Since long-term capital gains (LTCG) are made by the well-to-do people, it doesn’t make any sense to reduce or remove the tax, said a top official of Union Finance Ministry at a discussion meeting of Trade and Industry Representatives with the Union Finance Minister Nirmala Sitharaman, in Chennai, on Monday.

“In 2019-20, people made about ₹95,000 crore of long-term capital gains. About 80 per cent of those long-term capital gains were made by the people who are earning ₹50 lakh and more per annum. This year, the share may reach 90 per cent. These are just 0.1 or 0.2 per cent of the population. We are being accused of inequity in this country that the rich are becoming richer and the poor are becoming poorer. Giving relief in the case of LTCG will only increase money in the pockets of a few people,” said Tarun Bajaj, Union Revenue Secretary.

He was responding to a request for a cut in the tax rate for LTCG. Bajaj said the tax rate on LTCG is already on the lower side. If one can compare tax rates, one can notice that the other countries are charging long-term capital gains tax at the applicable rate of 25 to 30 per cent. These are the kind of rates in India we have 10 per cent. And the long-term period is 12 months,” he explained. 

N Srinivasan, Vice Chairman & Managing Director of India Cements, made a request to the Finance Minister for logistics support for the cement industry in the south by way of railway freight to transport cement to northern regions. 

“About 40 per cent of raw material for cement production – limestone – is in the south, and there is no ordinary portland cement in the north. Unless cement moves from south to north, there will be a shortage of cement in the north. The cement industry will be blamed for cartelising. Cement cannot be stored and if we store more than a certain amount of cement, we will be asked to be closed by the Environment Ministry.

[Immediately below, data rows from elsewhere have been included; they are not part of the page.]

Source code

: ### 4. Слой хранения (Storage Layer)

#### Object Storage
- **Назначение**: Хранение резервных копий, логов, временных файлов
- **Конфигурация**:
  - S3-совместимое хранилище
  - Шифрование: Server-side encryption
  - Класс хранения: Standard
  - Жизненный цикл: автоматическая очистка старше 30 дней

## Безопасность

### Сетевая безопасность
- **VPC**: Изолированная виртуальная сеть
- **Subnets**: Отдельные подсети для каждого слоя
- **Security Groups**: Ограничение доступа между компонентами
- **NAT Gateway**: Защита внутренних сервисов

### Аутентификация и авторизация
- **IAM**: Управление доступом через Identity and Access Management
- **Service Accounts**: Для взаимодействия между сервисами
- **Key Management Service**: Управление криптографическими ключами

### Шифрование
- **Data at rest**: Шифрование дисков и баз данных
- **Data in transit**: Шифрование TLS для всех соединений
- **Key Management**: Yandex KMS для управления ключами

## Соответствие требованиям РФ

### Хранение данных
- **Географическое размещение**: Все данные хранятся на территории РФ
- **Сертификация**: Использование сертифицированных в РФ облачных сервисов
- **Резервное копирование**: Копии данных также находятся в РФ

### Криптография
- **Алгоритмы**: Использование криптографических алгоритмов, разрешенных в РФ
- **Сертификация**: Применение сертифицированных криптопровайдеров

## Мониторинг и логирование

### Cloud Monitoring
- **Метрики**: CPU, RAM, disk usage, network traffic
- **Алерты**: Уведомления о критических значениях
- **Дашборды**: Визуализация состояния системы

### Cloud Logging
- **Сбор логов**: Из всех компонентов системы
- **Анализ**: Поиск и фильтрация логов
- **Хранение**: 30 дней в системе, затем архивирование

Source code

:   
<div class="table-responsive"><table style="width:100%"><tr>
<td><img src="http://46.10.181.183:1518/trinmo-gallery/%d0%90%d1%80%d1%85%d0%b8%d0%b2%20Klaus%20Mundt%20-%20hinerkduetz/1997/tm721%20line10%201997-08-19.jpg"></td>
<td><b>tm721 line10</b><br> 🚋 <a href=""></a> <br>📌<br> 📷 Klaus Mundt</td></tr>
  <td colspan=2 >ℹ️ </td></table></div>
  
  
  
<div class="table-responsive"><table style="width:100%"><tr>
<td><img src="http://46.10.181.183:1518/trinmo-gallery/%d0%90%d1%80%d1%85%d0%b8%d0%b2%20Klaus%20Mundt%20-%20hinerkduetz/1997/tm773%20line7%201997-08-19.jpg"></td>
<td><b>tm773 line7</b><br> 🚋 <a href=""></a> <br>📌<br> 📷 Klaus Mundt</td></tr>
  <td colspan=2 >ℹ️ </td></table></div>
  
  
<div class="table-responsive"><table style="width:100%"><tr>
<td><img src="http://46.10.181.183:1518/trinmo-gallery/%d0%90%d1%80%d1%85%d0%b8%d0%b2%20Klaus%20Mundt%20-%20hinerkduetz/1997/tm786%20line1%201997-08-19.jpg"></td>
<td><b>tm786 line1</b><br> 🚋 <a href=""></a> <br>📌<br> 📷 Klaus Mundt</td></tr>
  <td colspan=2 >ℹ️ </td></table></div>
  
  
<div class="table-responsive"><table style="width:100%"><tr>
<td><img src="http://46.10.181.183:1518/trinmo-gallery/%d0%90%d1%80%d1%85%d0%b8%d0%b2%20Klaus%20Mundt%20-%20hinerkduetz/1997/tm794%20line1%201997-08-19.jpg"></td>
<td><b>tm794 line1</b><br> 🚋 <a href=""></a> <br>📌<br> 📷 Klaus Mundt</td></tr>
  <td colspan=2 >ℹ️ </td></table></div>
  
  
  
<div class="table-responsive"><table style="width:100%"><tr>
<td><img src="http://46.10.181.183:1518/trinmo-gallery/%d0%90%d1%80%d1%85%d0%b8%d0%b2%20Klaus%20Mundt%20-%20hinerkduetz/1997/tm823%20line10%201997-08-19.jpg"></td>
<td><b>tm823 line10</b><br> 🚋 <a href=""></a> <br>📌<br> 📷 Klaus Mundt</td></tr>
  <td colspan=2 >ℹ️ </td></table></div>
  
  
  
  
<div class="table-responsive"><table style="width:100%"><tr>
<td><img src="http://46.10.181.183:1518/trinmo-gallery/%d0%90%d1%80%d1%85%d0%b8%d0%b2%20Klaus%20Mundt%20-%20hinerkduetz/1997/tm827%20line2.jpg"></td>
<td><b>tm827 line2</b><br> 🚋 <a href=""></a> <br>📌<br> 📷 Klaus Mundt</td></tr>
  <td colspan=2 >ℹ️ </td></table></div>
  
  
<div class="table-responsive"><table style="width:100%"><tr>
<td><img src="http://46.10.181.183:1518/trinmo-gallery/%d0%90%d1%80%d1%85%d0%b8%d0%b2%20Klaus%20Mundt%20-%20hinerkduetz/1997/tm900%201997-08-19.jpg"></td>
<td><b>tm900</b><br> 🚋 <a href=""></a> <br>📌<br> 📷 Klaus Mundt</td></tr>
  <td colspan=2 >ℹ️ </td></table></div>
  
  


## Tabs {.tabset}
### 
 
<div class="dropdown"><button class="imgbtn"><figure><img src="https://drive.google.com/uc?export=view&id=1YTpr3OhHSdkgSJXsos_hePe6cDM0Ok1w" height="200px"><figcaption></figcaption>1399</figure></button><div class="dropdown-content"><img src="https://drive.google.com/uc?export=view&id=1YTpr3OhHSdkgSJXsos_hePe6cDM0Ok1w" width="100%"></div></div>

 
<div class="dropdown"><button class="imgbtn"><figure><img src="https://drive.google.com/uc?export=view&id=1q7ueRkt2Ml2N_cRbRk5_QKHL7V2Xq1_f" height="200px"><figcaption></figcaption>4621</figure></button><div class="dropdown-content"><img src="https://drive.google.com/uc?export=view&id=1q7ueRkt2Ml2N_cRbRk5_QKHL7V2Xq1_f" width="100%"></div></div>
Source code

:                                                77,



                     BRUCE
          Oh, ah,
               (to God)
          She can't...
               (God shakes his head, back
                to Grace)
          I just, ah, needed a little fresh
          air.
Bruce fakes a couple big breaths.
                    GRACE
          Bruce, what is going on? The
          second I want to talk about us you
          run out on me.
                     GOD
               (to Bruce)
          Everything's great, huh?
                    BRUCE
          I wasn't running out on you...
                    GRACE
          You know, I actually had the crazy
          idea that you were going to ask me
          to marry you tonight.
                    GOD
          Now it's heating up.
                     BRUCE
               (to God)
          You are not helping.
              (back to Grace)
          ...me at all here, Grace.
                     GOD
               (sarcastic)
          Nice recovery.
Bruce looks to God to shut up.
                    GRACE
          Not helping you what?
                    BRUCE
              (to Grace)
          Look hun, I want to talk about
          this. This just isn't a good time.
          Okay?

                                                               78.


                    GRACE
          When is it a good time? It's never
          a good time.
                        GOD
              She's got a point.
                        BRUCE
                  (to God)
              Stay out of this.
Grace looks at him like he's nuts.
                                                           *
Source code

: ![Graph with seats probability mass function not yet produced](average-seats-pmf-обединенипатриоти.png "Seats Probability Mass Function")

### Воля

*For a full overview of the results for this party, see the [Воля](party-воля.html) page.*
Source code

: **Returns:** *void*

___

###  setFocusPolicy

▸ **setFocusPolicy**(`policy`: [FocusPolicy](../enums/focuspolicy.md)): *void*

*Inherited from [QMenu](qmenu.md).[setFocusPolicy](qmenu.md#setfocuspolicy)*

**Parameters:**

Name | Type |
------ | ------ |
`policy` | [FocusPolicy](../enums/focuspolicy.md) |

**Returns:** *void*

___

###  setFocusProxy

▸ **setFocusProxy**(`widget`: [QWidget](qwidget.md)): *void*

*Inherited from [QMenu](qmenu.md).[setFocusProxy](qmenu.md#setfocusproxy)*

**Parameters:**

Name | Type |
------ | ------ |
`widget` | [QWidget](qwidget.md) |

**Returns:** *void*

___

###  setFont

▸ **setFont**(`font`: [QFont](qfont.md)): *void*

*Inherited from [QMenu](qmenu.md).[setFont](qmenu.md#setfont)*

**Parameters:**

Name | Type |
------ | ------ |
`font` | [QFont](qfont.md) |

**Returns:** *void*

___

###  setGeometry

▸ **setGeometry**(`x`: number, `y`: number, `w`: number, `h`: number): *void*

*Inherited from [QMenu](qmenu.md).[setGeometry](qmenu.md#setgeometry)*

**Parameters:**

Projects are being held up,” Srinivasan explained. 

Responding to his remarks, Sitharaman said a meeting will be organised with the Surface Transport and Railway Ministries to take the matter forward.

T Kannan, Managing Director, Thiagarajar Mills, stated that a relentless increase in cotton prices in the past few months and likely drop in crop output have applied brakes on the strong export order momentum, spurred by government policies in the post-Covid era. “So, it is essential to have the import window open for 40-50 lakh bales and it is a very urgent need of the industry, he said. 

A Sakthivel, President, Federation of Indian Export Organisations, requested, among others, a freight subsidy scheme for a limited period for the benefit of MSMEs, as high freight rates due to recent global developments have affected exporters and their profitability.

In his memorandum, MV Ramesh Babu, President, Coimbatore District Small Industries Association (CODISSIA), sought, among other things, the launch of new loan schemes for start-up companies as also to extend the limit of collateral-free automatic loans for MSMEs to be provided to meet operational liabilities and restart businesses. Since prices of raw materials have skyrocketed a strong policy decision is needed to allow the import of all raw materials at zero import duty and to stop exports of all raw materials till the indigenous supply and prices are stabilised, to help the MSMEs.

Other requests included industry status for tourism and hospitality, incentives and level playing field to improve women’s participation in the workforce, higher tax benefits health insurance, higher budgetary allocation for education, and extension of PLI scheme for chemicals.